- What you should do: Which lines below include "望京E座"? Copy them all.

Stored data entries
-*-*-

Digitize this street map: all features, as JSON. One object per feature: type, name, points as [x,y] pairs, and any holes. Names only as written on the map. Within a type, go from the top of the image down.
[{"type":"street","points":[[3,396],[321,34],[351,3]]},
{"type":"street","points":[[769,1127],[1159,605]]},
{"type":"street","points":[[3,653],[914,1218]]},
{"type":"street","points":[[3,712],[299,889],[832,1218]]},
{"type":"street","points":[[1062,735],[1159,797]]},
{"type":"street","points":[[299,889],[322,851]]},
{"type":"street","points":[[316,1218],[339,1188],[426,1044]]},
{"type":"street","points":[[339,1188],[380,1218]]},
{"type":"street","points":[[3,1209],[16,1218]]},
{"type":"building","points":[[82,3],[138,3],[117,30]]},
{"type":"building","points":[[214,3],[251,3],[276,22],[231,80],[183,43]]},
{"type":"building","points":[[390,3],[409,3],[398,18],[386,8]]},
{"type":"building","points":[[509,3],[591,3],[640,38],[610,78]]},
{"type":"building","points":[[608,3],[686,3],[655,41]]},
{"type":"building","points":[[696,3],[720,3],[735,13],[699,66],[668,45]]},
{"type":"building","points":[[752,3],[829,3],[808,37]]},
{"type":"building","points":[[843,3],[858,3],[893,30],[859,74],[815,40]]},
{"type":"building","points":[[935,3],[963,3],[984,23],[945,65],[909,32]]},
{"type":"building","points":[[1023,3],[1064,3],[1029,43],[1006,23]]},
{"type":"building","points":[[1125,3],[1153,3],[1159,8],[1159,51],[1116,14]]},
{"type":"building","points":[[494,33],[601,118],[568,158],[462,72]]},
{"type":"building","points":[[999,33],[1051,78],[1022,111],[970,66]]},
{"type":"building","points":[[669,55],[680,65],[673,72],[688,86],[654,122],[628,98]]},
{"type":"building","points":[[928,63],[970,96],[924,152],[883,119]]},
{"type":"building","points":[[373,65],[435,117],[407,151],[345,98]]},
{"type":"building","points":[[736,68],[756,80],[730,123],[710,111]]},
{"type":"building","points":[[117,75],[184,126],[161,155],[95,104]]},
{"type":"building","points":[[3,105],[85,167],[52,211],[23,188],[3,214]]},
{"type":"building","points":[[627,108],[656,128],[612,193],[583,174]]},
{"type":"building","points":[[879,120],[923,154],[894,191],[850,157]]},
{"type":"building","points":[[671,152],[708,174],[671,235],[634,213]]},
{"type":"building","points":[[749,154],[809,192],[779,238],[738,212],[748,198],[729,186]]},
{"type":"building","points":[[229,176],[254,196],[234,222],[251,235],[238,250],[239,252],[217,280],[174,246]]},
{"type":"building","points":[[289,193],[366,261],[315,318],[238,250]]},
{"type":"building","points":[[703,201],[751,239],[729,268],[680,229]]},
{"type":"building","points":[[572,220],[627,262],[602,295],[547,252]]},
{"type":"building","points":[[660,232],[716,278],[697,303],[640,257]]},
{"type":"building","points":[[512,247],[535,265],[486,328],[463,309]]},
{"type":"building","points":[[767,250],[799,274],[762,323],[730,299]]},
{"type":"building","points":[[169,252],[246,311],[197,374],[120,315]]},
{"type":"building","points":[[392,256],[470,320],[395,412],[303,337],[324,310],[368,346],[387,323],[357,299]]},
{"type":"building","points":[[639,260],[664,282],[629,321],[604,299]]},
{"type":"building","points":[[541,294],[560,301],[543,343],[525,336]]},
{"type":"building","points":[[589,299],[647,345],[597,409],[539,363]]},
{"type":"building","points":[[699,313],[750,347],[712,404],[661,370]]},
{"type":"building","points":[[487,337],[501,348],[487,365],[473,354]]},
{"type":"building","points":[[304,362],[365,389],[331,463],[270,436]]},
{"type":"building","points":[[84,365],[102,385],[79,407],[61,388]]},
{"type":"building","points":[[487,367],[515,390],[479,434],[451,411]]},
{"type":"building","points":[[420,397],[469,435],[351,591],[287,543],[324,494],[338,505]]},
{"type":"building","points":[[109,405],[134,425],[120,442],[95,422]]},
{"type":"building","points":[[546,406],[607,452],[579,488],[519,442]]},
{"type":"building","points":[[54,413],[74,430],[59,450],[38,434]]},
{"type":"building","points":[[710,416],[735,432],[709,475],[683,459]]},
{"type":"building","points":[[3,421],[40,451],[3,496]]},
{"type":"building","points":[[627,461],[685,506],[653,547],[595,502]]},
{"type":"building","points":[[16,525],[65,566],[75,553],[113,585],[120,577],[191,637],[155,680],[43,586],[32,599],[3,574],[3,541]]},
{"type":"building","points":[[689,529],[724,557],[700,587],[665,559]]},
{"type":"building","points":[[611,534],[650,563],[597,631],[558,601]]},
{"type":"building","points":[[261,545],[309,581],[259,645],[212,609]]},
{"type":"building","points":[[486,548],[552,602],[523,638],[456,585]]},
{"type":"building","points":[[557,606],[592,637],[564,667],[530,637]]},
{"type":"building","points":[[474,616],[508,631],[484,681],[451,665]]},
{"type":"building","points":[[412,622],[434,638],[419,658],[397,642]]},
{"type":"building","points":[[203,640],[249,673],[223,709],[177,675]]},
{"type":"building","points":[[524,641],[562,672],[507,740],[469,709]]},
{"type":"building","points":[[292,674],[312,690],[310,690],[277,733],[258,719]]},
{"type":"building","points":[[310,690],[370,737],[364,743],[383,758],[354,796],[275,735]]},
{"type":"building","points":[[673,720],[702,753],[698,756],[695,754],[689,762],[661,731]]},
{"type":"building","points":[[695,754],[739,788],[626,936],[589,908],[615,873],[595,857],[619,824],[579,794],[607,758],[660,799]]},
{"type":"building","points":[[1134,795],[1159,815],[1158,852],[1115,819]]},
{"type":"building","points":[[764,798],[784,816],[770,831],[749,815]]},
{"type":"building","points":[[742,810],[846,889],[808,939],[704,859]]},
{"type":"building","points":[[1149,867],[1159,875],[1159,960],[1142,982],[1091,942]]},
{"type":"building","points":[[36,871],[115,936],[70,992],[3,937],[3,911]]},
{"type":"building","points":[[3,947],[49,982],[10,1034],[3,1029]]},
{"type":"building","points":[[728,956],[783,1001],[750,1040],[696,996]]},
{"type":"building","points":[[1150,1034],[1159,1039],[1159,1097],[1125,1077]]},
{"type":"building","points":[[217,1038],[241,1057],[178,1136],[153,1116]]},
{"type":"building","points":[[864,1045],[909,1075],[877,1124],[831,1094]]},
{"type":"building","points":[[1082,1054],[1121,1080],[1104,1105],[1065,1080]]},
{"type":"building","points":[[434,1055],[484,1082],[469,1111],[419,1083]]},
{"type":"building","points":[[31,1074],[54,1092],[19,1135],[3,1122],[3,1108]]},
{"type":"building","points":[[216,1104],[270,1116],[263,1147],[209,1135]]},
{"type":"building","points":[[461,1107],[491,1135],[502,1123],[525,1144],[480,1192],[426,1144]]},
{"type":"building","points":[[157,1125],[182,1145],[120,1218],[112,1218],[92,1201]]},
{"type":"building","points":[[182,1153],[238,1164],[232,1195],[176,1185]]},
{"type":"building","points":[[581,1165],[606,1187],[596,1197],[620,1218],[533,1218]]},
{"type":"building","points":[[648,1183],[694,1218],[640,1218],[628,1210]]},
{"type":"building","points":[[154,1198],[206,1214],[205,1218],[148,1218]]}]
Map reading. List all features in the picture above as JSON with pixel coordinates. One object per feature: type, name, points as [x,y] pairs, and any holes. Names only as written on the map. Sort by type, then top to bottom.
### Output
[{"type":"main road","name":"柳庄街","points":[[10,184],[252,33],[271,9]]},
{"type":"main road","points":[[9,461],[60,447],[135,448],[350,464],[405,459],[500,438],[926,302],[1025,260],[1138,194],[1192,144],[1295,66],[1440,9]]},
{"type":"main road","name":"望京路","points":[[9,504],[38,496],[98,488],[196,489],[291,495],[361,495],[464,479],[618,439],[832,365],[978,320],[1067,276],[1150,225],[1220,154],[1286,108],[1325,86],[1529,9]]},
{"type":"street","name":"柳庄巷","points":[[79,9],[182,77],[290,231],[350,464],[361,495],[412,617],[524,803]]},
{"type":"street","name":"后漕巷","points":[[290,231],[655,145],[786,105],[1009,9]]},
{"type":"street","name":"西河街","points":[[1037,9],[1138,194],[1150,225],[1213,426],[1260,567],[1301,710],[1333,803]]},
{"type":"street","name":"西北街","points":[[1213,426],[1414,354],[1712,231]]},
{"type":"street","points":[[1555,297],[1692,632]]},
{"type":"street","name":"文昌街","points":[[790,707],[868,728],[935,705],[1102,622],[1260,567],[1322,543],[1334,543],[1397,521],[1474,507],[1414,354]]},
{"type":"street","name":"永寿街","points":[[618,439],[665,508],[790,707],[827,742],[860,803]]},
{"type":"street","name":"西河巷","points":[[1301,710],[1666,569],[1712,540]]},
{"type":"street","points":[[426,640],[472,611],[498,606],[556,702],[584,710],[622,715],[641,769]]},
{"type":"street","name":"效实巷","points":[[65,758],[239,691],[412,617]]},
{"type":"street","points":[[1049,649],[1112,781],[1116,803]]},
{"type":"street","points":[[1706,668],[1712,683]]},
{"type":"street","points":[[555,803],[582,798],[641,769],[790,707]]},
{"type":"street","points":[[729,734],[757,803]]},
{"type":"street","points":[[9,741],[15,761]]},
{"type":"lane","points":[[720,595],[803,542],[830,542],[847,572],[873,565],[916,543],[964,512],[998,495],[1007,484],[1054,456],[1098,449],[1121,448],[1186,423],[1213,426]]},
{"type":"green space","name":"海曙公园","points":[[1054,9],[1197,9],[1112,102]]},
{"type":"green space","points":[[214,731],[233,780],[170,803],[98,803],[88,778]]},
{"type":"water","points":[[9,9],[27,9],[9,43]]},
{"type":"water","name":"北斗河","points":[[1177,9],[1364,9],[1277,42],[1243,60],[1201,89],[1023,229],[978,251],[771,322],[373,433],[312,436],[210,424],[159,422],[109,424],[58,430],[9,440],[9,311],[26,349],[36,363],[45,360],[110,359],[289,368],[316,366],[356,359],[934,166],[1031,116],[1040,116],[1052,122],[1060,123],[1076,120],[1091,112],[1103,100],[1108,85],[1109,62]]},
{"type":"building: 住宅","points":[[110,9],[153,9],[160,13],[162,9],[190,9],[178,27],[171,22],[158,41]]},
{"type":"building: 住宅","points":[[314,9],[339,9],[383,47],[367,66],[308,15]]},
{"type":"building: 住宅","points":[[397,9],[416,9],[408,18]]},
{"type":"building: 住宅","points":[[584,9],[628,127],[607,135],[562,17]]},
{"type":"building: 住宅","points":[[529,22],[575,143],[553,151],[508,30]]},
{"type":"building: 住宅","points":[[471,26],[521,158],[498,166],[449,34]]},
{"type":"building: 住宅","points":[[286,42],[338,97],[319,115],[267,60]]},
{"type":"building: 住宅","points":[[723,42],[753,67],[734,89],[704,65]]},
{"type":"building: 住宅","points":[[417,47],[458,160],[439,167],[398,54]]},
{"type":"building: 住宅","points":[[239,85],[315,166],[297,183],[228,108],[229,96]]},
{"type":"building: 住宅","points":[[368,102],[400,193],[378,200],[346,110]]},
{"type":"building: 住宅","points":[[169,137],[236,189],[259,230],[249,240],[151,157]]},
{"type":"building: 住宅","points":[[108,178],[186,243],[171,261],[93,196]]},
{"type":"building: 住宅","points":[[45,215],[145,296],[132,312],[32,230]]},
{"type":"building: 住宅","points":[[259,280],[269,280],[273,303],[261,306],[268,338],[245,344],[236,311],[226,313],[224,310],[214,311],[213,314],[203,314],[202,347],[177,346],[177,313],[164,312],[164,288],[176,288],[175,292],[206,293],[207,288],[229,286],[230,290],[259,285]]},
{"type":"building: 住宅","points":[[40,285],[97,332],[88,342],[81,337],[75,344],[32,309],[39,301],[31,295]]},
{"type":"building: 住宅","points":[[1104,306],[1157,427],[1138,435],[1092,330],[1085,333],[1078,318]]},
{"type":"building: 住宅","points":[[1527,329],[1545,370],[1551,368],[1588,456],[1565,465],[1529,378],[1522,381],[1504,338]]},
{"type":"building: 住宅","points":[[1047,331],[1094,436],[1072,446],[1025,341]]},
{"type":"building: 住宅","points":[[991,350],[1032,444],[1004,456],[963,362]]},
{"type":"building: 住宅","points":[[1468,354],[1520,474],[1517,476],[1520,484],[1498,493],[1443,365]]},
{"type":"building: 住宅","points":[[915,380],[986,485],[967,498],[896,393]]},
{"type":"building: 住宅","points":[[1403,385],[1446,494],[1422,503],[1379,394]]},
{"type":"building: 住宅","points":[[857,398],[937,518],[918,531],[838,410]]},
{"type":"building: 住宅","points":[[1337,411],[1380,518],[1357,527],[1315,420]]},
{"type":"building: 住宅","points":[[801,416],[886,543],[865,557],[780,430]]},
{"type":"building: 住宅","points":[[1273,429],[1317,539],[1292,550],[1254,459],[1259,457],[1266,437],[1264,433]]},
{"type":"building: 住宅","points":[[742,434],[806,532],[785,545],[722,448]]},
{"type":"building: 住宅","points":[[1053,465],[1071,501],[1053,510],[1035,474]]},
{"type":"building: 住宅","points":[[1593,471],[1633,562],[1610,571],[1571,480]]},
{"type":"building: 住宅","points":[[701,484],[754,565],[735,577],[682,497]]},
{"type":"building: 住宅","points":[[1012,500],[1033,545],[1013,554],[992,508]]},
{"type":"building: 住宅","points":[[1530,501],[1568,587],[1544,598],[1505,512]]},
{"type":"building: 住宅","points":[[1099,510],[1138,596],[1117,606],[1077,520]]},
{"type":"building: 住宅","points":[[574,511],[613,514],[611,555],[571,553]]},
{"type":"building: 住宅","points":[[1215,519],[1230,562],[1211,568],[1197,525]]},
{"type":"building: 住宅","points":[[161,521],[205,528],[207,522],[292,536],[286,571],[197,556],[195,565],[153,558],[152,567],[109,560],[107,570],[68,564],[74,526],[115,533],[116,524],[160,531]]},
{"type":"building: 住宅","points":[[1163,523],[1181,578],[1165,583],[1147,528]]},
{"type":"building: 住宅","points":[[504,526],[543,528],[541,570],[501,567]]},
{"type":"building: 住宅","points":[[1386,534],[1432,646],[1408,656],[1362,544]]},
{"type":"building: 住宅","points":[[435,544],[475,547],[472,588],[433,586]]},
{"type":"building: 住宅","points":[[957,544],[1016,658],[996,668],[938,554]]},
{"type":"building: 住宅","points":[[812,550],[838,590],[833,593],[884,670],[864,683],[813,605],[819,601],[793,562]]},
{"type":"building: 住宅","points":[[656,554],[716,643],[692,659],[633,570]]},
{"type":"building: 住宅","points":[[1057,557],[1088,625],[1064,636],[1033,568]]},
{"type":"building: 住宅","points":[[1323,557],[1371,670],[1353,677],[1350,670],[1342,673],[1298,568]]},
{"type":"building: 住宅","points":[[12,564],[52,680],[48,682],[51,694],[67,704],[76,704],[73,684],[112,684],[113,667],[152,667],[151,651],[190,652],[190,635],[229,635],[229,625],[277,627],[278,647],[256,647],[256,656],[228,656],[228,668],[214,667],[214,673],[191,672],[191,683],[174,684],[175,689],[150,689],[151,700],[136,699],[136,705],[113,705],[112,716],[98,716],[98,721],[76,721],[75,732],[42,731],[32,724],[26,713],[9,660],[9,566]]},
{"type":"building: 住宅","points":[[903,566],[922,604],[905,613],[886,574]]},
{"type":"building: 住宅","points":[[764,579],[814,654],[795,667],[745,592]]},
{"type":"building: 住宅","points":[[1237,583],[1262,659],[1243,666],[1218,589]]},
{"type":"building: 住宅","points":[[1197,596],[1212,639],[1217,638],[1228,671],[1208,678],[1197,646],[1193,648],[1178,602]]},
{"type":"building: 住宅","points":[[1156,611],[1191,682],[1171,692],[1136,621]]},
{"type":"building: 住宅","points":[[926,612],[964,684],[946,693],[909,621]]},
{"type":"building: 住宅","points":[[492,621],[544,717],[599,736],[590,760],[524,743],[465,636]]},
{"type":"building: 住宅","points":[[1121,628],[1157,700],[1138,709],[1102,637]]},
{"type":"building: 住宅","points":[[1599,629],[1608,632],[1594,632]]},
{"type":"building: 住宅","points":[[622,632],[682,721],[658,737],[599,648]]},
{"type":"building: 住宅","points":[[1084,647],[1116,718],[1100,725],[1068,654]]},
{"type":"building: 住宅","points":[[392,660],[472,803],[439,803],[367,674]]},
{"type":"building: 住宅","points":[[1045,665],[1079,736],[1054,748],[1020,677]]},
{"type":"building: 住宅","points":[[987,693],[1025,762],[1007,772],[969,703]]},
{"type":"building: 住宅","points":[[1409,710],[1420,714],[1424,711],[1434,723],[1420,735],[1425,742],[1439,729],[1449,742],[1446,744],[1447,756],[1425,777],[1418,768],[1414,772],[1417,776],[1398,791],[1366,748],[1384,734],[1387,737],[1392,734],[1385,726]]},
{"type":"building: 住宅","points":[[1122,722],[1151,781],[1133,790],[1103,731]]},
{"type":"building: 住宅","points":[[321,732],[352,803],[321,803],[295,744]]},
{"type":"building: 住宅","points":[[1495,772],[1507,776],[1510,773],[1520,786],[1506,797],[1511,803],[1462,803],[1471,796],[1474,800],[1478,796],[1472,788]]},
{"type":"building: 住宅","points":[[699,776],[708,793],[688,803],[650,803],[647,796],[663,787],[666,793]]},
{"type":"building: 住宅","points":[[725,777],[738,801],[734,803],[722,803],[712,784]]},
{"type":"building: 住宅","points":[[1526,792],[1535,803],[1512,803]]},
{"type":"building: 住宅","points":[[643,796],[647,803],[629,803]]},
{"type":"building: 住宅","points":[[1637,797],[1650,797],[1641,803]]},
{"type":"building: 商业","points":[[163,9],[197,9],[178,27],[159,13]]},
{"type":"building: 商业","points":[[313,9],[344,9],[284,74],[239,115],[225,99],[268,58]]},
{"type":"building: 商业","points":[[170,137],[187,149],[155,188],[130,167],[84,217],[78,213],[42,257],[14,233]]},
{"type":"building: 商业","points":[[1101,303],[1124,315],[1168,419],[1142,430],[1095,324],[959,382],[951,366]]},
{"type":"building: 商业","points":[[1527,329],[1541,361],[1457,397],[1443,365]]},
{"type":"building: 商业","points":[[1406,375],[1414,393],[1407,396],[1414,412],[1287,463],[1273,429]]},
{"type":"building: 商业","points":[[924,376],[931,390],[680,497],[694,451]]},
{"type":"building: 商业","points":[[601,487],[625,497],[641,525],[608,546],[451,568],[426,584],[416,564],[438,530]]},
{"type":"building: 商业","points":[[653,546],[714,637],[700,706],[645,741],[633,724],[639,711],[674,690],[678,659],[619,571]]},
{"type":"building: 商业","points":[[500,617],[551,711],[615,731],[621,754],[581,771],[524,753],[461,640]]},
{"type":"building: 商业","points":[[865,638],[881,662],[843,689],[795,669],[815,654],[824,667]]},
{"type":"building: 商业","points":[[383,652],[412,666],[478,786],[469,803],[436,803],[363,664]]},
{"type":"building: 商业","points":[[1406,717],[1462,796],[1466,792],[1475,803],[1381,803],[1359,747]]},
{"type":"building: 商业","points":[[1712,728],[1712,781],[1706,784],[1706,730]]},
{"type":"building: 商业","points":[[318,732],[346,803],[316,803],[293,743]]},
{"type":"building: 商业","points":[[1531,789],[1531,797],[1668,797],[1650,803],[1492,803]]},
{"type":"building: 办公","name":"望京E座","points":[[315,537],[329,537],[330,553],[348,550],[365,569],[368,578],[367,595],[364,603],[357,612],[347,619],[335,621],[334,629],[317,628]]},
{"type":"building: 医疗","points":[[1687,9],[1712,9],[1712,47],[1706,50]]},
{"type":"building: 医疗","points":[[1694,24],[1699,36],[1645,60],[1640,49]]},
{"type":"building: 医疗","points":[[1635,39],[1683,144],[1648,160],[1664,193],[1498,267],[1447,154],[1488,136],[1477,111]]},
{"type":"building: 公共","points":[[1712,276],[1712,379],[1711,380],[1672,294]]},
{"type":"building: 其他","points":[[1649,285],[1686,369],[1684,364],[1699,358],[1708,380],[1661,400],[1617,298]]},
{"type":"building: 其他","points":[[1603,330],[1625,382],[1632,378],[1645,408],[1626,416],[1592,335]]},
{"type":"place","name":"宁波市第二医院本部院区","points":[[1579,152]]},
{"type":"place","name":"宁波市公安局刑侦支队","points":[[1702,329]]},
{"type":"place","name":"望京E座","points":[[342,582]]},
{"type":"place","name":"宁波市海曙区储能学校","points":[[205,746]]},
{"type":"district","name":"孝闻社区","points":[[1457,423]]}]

-*-*-

- Result of the task:
{"type":"building: 办公","name":"望京E座","points":[[315,537],[329,537],[330,553],[348,550],[365,569],[368,578],[367,595],[364,603],[357,612],[347,619],[335,621],[334,629],[317,628]]},
{"type":"place","name":"望京E座","points":[[342,582]]},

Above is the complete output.